Bugün 3. Dünya Savaşı’na karşı işçiler, emekçiler böylesi bir mücadele görev ve sorumluluklarıyla karşı karşıyadırlar. Önder Apo’nun formüle ettiği demokratik, ekolojik ve kadın özgürlükçü paradigmayla mücadeleyi esas alan bir yaklaşımla 1 Mayıs’ı karşılamaları gerekiyor. Bu yapılabilirse 1 Mayıs, ilk ortaya çıktığında oynamış olduğu rolün benzerini günümüz koşullarında oynayabilir. Zaten devrimci mücadeleler, sosyalist mücadeleler böyledir. Emek mücadelesi böyledir. Özgürlük mücadelesi böyledir. Kendisini dar kalıplara değil, sürekli yenileyen, değişen koşullara göre, güncelin ihtiyacına göre cevap verme özelliğine sahiptir.

MÜCADELE KOŞULLARI, İMKANLARI VAR

1 Mayıs’ı karşılarken üzerinde durulması gereken başka noktalarda vardır. Özellikle Türkiye ve Kürdistan somutunda bunu söylemek mümkündür. Kürdistan’da sömürgeci soykırım saldırıları dizginsiz bir boyut halini almıştır. Tüm dünyada sokağa çıkma yasakları uygulanırken savaş meydanları, özel savaş güçleri tarafından terk edilmemiştir. Yoğun saldırılar devam etmektedir. Katliamlar gerçekleştirilmektedir. Mexmûr bombalanıyor, insanlar katlediliyor. Başûrê Kurdistan bombalanıyor, sivil insanlar katlediliyor. Rojavayê Kurdistan’ı bombalanıyor, insanlar katlediliyor. Bu nedenle mevcut koşullarda 1 Mayıs’ı karşılamak aynı zamanda özel savaşta, soykırım saldırılarında ısrar eden TC’ye karşı Kürdistan ve Türkiye somutunda da mücadelenin çok daha fazla ileri boyutlara taşınması gerekiyor. Bunun için gerekli mücadele koşulları, imkanları vardır. Bu durum iyi görülmeli, iyi değerlendirilmelidir.

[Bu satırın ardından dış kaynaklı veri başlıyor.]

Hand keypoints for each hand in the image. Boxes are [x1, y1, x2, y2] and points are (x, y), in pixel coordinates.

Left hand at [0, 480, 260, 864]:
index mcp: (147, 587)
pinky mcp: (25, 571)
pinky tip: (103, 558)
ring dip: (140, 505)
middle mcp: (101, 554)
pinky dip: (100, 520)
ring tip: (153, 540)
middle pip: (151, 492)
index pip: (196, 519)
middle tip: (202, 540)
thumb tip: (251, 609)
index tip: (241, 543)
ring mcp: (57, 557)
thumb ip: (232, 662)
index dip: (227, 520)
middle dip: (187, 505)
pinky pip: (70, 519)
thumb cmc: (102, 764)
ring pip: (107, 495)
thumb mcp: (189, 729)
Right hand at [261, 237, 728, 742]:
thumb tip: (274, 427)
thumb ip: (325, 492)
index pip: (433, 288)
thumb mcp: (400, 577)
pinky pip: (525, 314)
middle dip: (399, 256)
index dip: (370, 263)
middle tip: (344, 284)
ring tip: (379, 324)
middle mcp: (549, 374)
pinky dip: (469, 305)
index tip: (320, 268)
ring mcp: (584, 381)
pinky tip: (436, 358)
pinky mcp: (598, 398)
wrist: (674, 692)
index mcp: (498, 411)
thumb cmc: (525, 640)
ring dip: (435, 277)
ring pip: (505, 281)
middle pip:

SAĞLIK EMEKÇİLERİNİN BÜYÜK FEDAKARLIĞI

Bir yandan Türkiye toplumu, Kürdistan toplumu böyle bir mücadele görev ve sorumluluğuyla karşı karşıyayken, aynı zamanda salgına karşı da bir mücadele yürütüyor. Bu mücadele daha çok işçilerin, emekçilerin ve bir bütün olarak toplumun omuzları üzerindedir. Sağlık emekçileri büyük bir özveriyle mücadele içerisindedir. Onlarca sağlık emekçisi, toplumun korunma mücadelesinde şahadete ulaştı. Yine onlarca sağlık emekçisi virüse yakalanıp yaşamlarını kaybetme tehlikesiyle karşı karşıyadır. Bu vesileyle başta sağlık emekçileri olmak üzere tüm emekçileri saygıyla selamladığımızı, yaşanılan şahadetleri saygıyla andığımızı, anılarının önünde saygıyla eğildiğimizi belirtmek isterim. Tabi sağlık emekçileri sadece bugünkü koşullarda, salgına karşı toplumun korunmasında değil aynı zamanda özel, kirli savaşa karşı toplumun öz savunma mücadelesinde de önemli görev ve sorumluluklarını yerine getirmektedirler. Örneğin Bakurê Kurdistan’da öz yönetim direnişleri içerisinde, Cizre’de şahadete ulaşan sağlık emekçileri bunların arasında yer almışlardır. Bu vesileyle Dr. A. Aziz Yuval’ın şahsında Cizre’de şehit düşen altı sağlık emekçisini de saygıyla anıyoruz.

Bu 1 Mayıs’la işçi ve emekçiler de yeni bir mücadele sürecine giriyor. Bu vesileyle tekrardan tüm dünya işçilerinin, emekçilerinin, tüm dünya halklarının 1 Mayıs’ını kutluyor, devrim, sosyalizm ve özgürlük mücadelesinde şehit düşenlerin anıları önünde saygıyla eğiliyorum.”